OpenDoor is an open-source CLI scanner for authorized web reconnaissance, directory discovery, exposure assessment, fingerprint detection, WAF detection, controlled header-bypass probing, reporting, and transport-based scanning workflows.
Security reports are welcome. Please use coordinated disclosure and do not publish vulnerability details before maintainers have had a reasonable opportunity to investigate and release a fix.
OpenDoor follows semantic versioning conventions:
- patch releases fix or improve existing behavior;
- minor releases add user-facing capabilities;
- major releases may include platform-level or compatibility-impacting changes.
Security fixes are normally provided only for the latest stable release line.
| Version | Supported | Notes |
|---|---|---|
| 5.14.x | ✅ | Current stable release line. |
| < 5.14 | ❌ | Please upgrade to the latest 5.14.x release. |
main / development branches |
❌ | Development branches are not supported release artifacts. |
When a new minor or major release line becomes current, this table should be updated accordingly.
Please do not report security vulnerabilities through public GitHub issues, public pull requests, public discussions, social media, or release comments.
Preferred reporting channel:
- Open the repository on GitHub.
- Go to Security.
- Select Report a vulnerability if private vulnerability reporting is enabled.
If private vulnerability reporting is not available, open a minimal public issue asking for a private security contact.
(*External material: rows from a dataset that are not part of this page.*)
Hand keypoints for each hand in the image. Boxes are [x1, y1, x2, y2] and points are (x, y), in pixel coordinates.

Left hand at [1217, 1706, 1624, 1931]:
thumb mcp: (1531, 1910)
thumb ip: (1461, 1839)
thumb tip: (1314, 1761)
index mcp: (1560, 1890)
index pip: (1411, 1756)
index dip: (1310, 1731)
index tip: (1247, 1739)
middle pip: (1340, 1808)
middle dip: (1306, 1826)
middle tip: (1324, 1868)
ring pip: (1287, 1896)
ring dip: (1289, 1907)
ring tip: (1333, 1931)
Do not include exploit details, vulnerable targets, credentials, tokens, private scan reports, or sensitive logs in that public issue.
Include enough information to reproduce and triage the report safely:
- affected OpenDoor version;
- installation method, for example source checkout, PyPI, Docker, Homebrew, Debian/Kali package, or another package manager;
- operating system and Python version;
- affected command-line options or configuration values;
- clear vulnerability description and expected impact;
- minimal reproduction steps using a local test server, mock target, or explicitly authorized target;
- sanitized logs, stack traces, report snippets, or screenshots;
- whether the issue affects confidentiality, integrity, availability, safe defaults, transport handling, report generation, dependency security, or packaging.
Do not include:
- credentials, bearer tokens, cookies, private keys, OpenVPN/WireGuard secrets, or real proxy secrets;
- private target lists;
- private scan reports from systems you do not own;
- exploit payload collections intended for abuse;
- instructions for unauthorized scanning or bypassing third-party defenses.
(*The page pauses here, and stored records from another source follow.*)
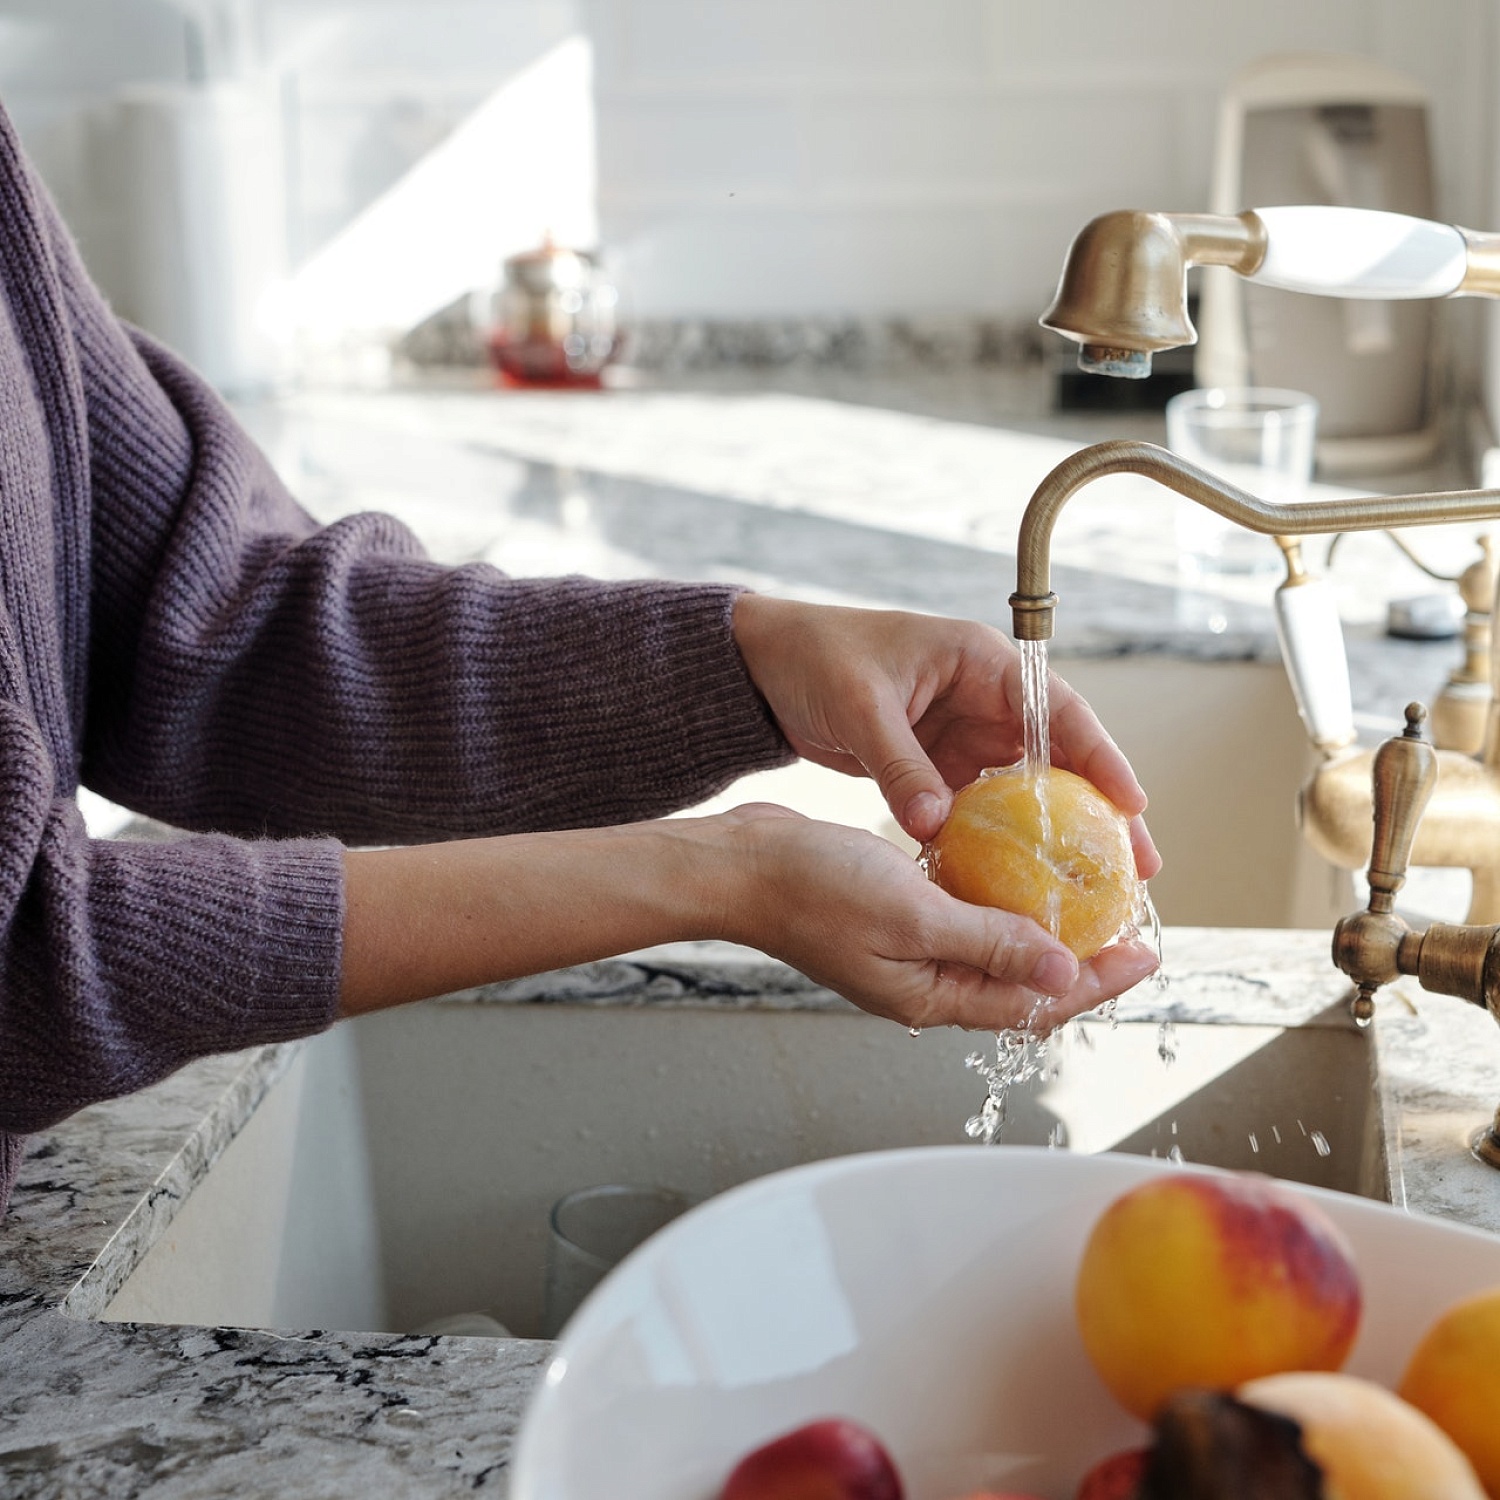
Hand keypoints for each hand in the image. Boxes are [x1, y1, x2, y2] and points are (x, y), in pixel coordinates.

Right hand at [705, 804, 1159, 1029]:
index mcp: (929, 997)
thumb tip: (1062, 971)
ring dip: (1041, 926)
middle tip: (1128, 925)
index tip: (1144, 953)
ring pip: (994, 947)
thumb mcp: (913, 915)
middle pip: (1021, 981)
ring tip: (1087, 897)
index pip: (1033, 1002)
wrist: (742, 865)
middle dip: (1080, 958)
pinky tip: (1017, 866)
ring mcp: (908, 950)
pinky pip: (962, 914)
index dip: (1095, 980)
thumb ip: (989, 943)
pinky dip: (997, 897)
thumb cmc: (811, 890)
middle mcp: (925, 982)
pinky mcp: (895, 916)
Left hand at [733, 594, 1160, 876]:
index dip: (1102, 757)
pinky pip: (983, 806)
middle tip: (1137, 866)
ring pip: (1028, 788)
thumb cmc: (813, 658)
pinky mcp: (939, 763)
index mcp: (980, 662)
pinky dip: (1001, 840)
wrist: (765, 665)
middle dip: (1099, 810)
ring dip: (1058, 835)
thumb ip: (900, 765)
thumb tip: (936, 826)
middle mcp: (984, 697)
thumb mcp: (860, 707)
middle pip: (1060, 757)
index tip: (1132, 804)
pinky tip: (1021, 883)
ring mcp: (964, 733)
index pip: (1058, 709)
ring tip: (1094, 887)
Maintainers will make a best effort to:
- acknowledge valid private reports within 7 days;
- triage the report and request additional information if needed;
- confirm whether the report is accepted or declined;
- prepare a fix in a private advisory or private branch when appropriate;
- publish a patched release and release notes once the fix is available.
If a report is declined, maintainers should explain the reason when possible. Examples include unsupported versions, duplicate reports, expected behavior, issues that require unauthorized third-party testing, or findings that are outside the project scope.
In scope:
- vulnerabilities in OpenDoor source code;
- unsafe default behavior that could expose user data or secrets;
- command-line parsing issues with security impact;
- report generation bugs that leak unintended local data;
- unsafe handling of transport profiles, proxy configuration, OpenVPN/WireGuard configuration, headers, cookies, or tokens;
- dependency vulnerabilities that affect OpenDoor runtime behavior;
- packaging, Docker, release, or installation issues with security impact.
Out of scope:
- vulnerabilities in third-party targets scanned with OpenDoor;
- reports based only on running OpenDoor against systems without authorization;
- social engineering;
- denial-of-service testing against public infrastructure;
- brute-force, credential stuffing, or credential theft scenarios;
- issues caused by intentionally unsafe local configuration;
- unsupported versions unless the issue also affects the current supported release line.
OpenDoor must be used only against systems you own or have explicit permission to test.
Security research for this project should use local services, controlled lab environments, mock targets, or targets where the reporter has explicit authorization. Reports that require unauthorized scanning of third-party systems will not be accepted.
Please allow maintainers time to investigate and release a fix before publishing vulnerability details publicly.
After a fix is released, maintainers may publish a GitHub Security Advisory, release notes, changelog entries, and mitigation guidance as appropriate.